Friday, January 14, 2011

REVIEW: "The Girl Who Ran With Horses" by David Michael

Stevie has just spent the school year in Tulsa with her aunt and uncle, and she's now headed home to Antler for what she's sure will be the best summer of her life. She's made plans to compete in every barrel race she can manage, and she's eager to see her older brother and her horses again. She's ready to put a recent tragedy behind her and focus on the fun and adventure that will comprise her summer. Unfortunately, things don't always work out as we plann. From arriving home a few days late (because her dad can't be bothered to come and get her), to a surprising new friendship and an unexpected injury, Stevie is quickly finding out that this summer isn't all that she expected.

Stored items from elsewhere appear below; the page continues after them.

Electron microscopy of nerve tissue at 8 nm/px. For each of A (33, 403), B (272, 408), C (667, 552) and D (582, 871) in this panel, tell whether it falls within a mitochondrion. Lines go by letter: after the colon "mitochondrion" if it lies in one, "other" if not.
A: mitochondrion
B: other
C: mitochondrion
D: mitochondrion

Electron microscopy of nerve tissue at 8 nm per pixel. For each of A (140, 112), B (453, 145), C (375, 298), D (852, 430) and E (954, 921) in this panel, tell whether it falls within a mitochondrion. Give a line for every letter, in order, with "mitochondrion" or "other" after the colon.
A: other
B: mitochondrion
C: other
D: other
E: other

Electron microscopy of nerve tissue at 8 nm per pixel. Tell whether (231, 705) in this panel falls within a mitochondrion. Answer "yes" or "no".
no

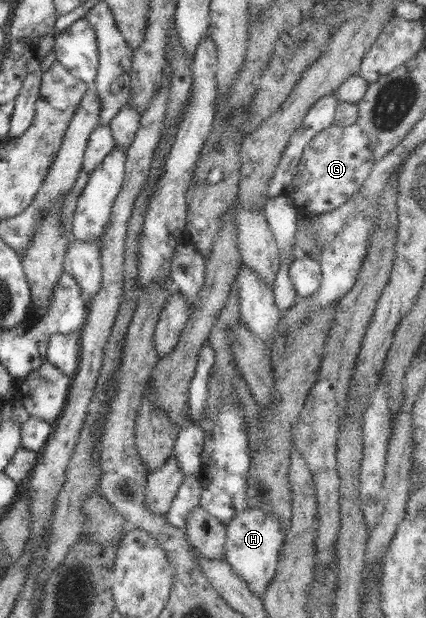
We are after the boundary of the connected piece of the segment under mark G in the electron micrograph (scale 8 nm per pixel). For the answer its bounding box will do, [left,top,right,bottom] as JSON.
[286,123,374,215]

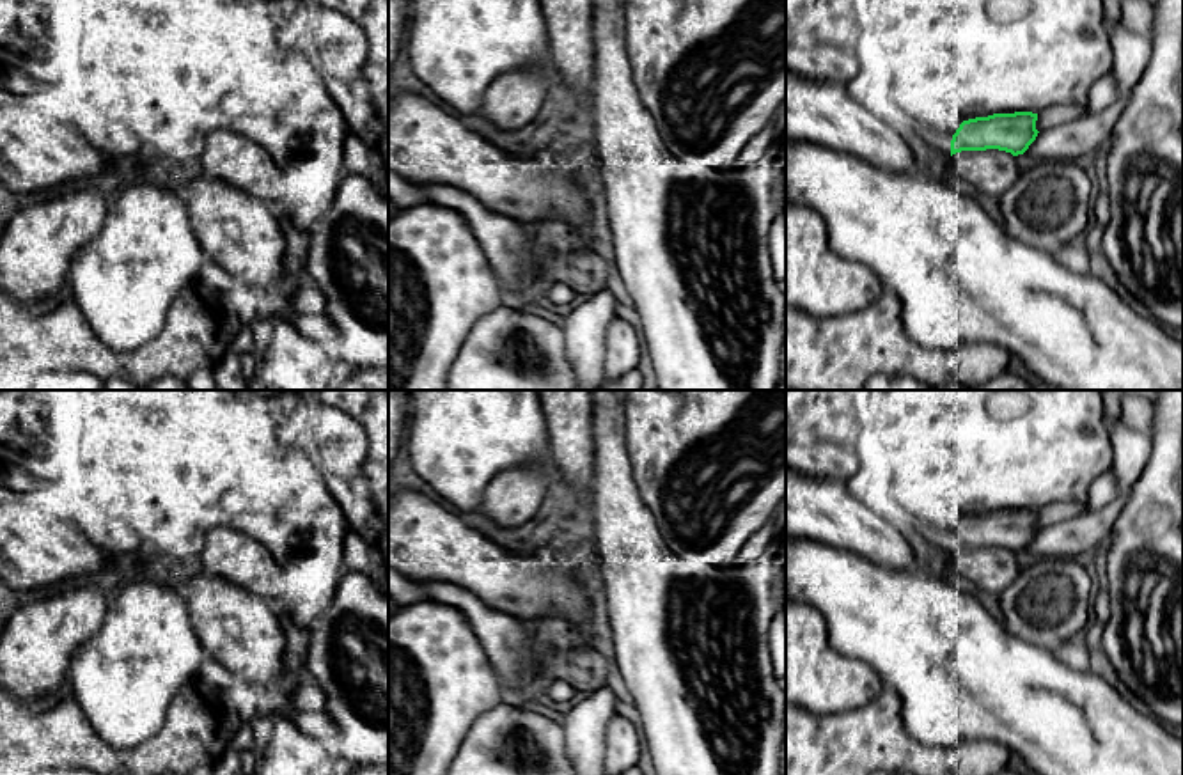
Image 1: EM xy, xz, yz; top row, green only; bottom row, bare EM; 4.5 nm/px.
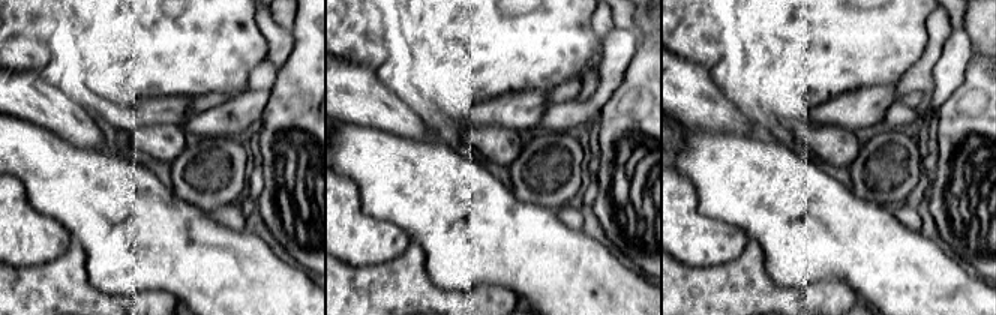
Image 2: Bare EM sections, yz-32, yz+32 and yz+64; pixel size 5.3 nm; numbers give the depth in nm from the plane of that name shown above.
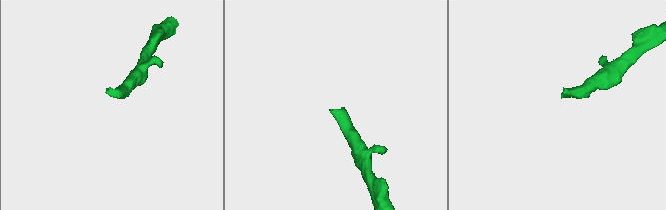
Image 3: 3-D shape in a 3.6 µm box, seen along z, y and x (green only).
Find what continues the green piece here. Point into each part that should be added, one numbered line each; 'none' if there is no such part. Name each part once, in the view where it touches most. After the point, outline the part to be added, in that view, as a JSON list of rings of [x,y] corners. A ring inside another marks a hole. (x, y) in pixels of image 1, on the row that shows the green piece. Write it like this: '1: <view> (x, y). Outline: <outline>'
1: yz (940, 142). Outline: [[[913,122],[913,126],[919,129],[919,138],[924,140],[936,156],[940,156],[942,160],[947,160],[951,156],[951,133],[924,128],[917,122]]]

Maybe, just maybe, it's more. Along the way, she finds out some surprising things about her family, her horses and, most importantly, about herself.

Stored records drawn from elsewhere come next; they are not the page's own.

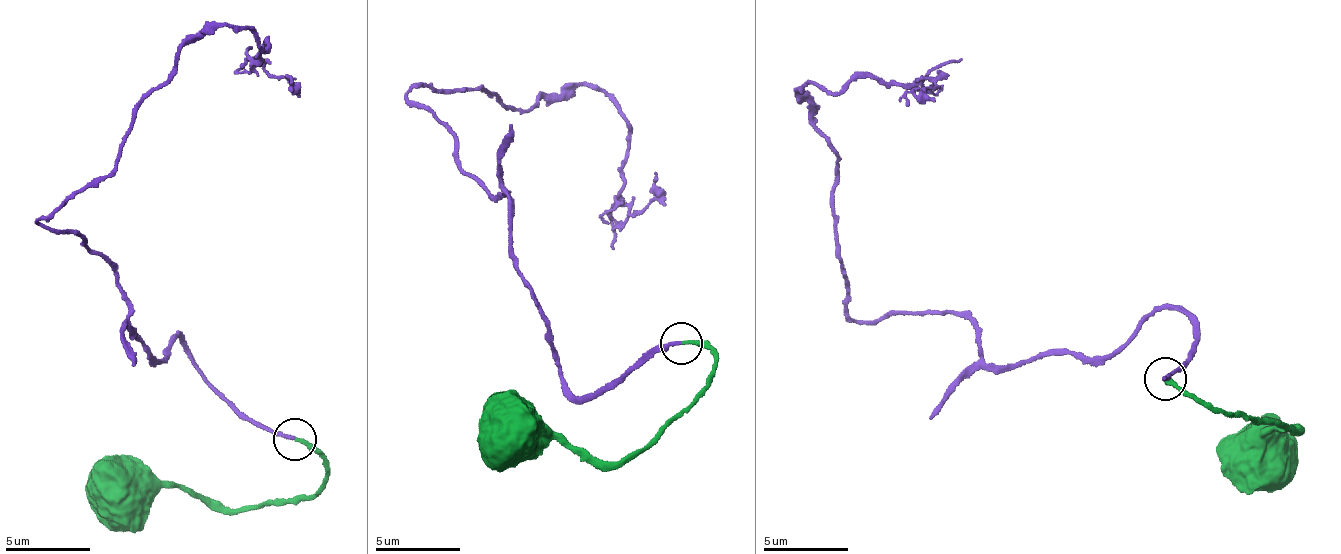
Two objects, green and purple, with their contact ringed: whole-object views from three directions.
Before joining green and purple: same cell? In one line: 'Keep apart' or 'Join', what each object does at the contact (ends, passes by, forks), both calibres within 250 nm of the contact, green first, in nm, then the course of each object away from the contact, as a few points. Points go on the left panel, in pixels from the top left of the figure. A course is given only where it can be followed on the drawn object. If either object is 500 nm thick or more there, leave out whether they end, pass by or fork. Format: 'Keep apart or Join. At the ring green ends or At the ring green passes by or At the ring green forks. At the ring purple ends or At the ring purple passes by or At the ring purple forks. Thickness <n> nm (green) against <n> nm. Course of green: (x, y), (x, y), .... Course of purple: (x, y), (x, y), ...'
Join. At the ring green ends. At the ring purple ends. Thickness 220 nm (green) against 220 nm. Course of green: (293, 440), (323, 460), (317, 493), (246, 507), (154, 485), (115, 512), (116, 493). Course of purple: (293, 440), (39, 222), (193, 37), (248, 31), (291, 84)

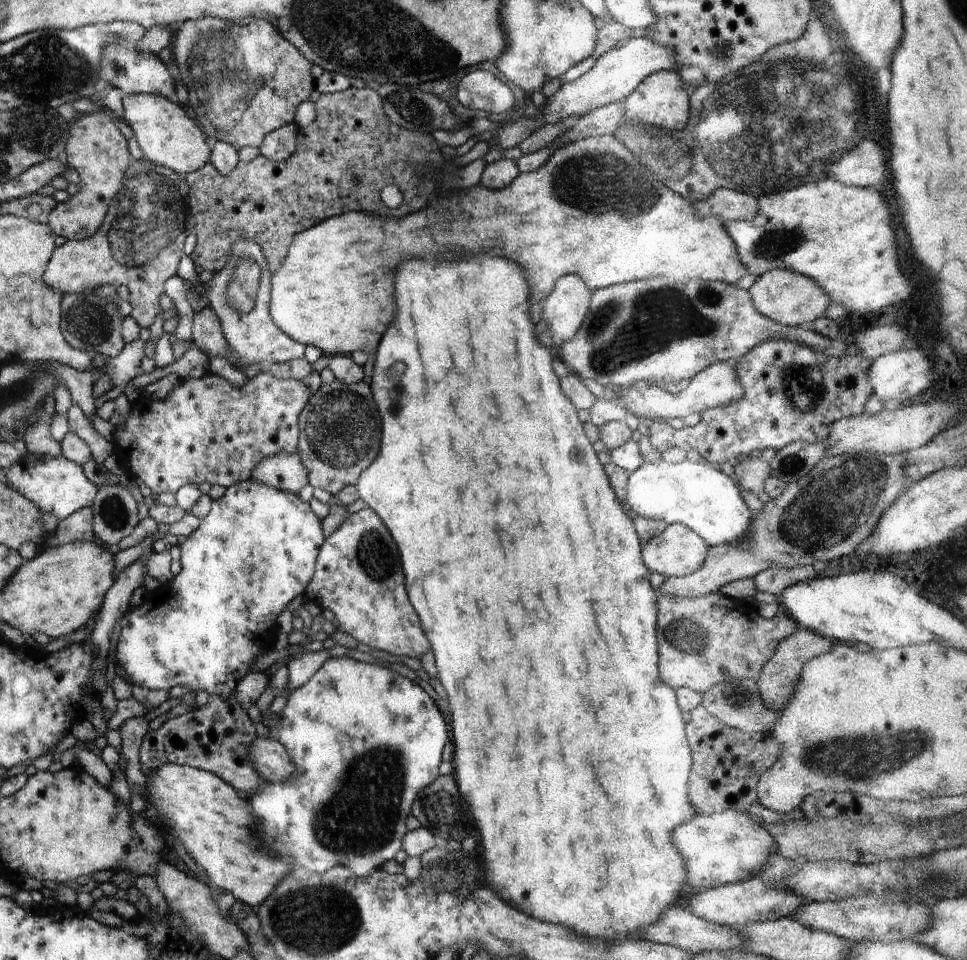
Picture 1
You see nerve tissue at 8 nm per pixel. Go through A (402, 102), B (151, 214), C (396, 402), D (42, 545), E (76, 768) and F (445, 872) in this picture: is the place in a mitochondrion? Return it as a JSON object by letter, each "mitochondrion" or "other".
{"A":"mitochondrion","B":"mitochondrion","C":"mitochondrion","D":"other","E":"other","F":"mitochondrion"}

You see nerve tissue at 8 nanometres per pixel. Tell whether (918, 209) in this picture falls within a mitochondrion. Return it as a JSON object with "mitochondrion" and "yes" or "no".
{"mitochondrion":"no"}

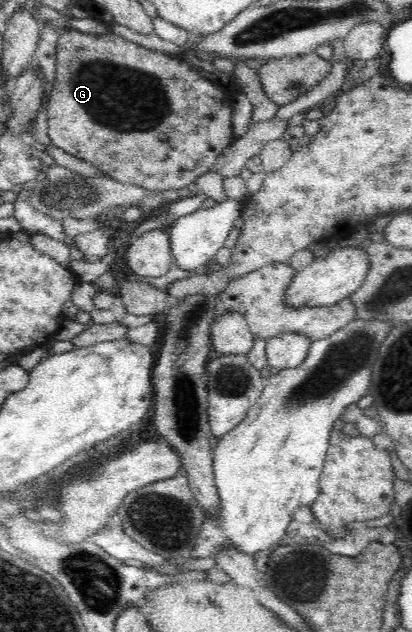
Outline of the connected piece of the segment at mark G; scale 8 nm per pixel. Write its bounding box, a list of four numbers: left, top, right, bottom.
[47,29,234,190]

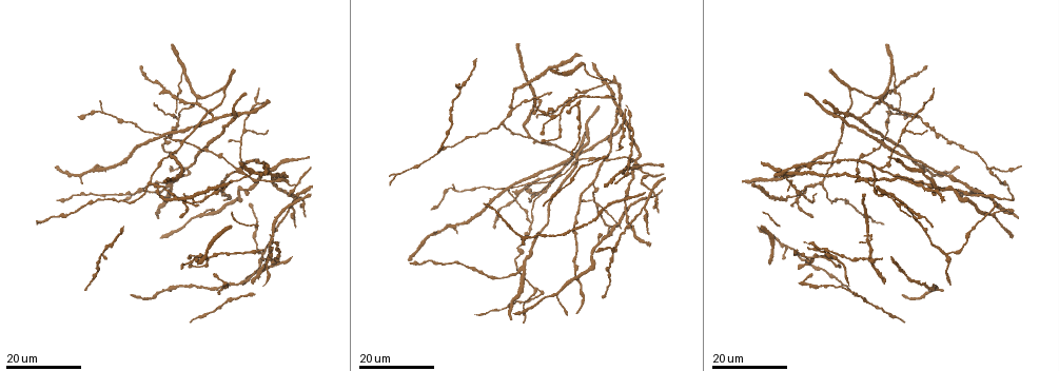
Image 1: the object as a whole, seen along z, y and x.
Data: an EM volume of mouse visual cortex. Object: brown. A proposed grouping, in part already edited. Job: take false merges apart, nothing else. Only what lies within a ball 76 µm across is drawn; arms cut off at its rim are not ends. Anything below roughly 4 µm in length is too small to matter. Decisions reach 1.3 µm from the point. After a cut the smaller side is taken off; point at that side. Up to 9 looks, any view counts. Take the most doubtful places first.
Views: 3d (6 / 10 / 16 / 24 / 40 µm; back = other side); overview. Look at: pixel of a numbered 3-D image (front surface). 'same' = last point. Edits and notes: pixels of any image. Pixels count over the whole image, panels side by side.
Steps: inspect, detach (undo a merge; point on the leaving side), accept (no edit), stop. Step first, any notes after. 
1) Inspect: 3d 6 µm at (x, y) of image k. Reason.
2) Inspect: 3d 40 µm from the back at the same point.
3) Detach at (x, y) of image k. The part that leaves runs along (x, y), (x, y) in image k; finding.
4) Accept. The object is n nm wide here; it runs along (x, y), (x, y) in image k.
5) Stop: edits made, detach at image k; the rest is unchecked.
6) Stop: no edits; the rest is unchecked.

Inspect: 3d 16 µm at (176, 120) of image 1.

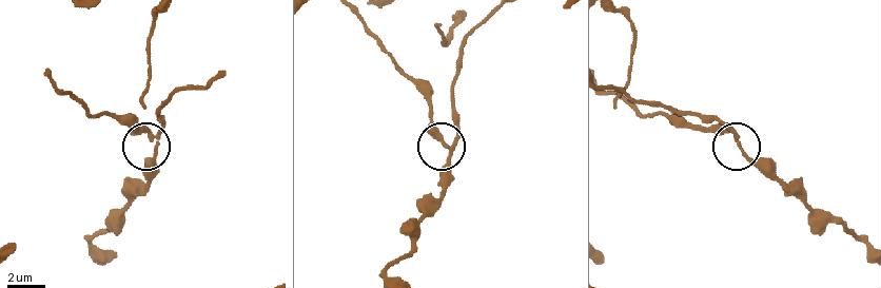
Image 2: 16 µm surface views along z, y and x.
Inspect: 3d 10 µm at (735, 140) of image 2. Closer look.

In my review of another of author David Michael's books, "The Summoning Fire," (read that review here) I commented that I was sure I'd enjoy his work in other genres as well. Luckily, I was right. I delighted in this journey of a girl coming to terms with uncertainty and loss by ignoring all that makes her uncomfortable, and focusing on her dreams for the future. Along the way, she discovers that she must face her past before she can look forward to her future. She can't fully be herself without acknowledging that she is who she is because of where she's been. With her horses to help her cope in unexpected ways, Stevie matures into a young woman who is more whole, and no longer just a sum of her parts.

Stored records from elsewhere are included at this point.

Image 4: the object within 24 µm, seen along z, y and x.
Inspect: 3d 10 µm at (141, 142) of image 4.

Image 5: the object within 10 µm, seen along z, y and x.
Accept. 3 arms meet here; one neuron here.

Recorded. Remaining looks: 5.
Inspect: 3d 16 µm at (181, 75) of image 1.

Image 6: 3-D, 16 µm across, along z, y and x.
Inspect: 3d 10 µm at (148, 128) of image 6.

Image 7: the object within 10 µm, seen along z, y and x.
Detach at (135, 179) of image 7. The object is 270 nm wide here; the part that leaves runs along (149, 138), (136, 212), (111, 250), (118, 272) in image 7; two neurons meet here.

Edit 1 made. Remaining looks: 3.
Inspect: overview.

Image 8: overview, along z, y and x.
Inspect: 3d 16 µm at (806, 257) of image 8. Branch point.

The writing is engaging, as is the storyline. The prose is very readable and perfectly combines maturity and young adult appeal to make it a good read for all ages. I must admit that I've never been the type of girl who dreamed of a horse of her own. In fact, I am not really a horse fan in general. I've ridden a horse exactly twice, and I distinctly remember a few tears (or maybe more than a few) of fear each time. Even with my clear lack of interest in anything equine, something in this story still reached out to me. I think we can all relate to the difficulties involved in change, loss, and in just plain growing up. I was thoroughly engaged in the story- enough that I even cried a few tears of my own along the way. Life doesn't always work out the way we plan, and this story included just the right amount of emotional conflict and growth to keep me entertained and engaged the whole way through.

The characters rang true and were well-defined, for the most part. Stevie's character is quite complex and the author does a nice job mimicking teenage angst. However, some of Stevie's actions and words seemed to repeat in ways that smacked of redundancy. For example, there was a scene with Travis that I read and immediately thought "didn't I just read this scene?" because of a very similar scene happening shortly before. Mechanically, there are a handful of errors in the book, including a few places where an entire word appears to be missing. Not a big detraction, but noticeable, nonetheless.

Altogether, a great example of a touching and entertaining young adult novel that brings the reader through a gamut of emotions to an ending the satisfies.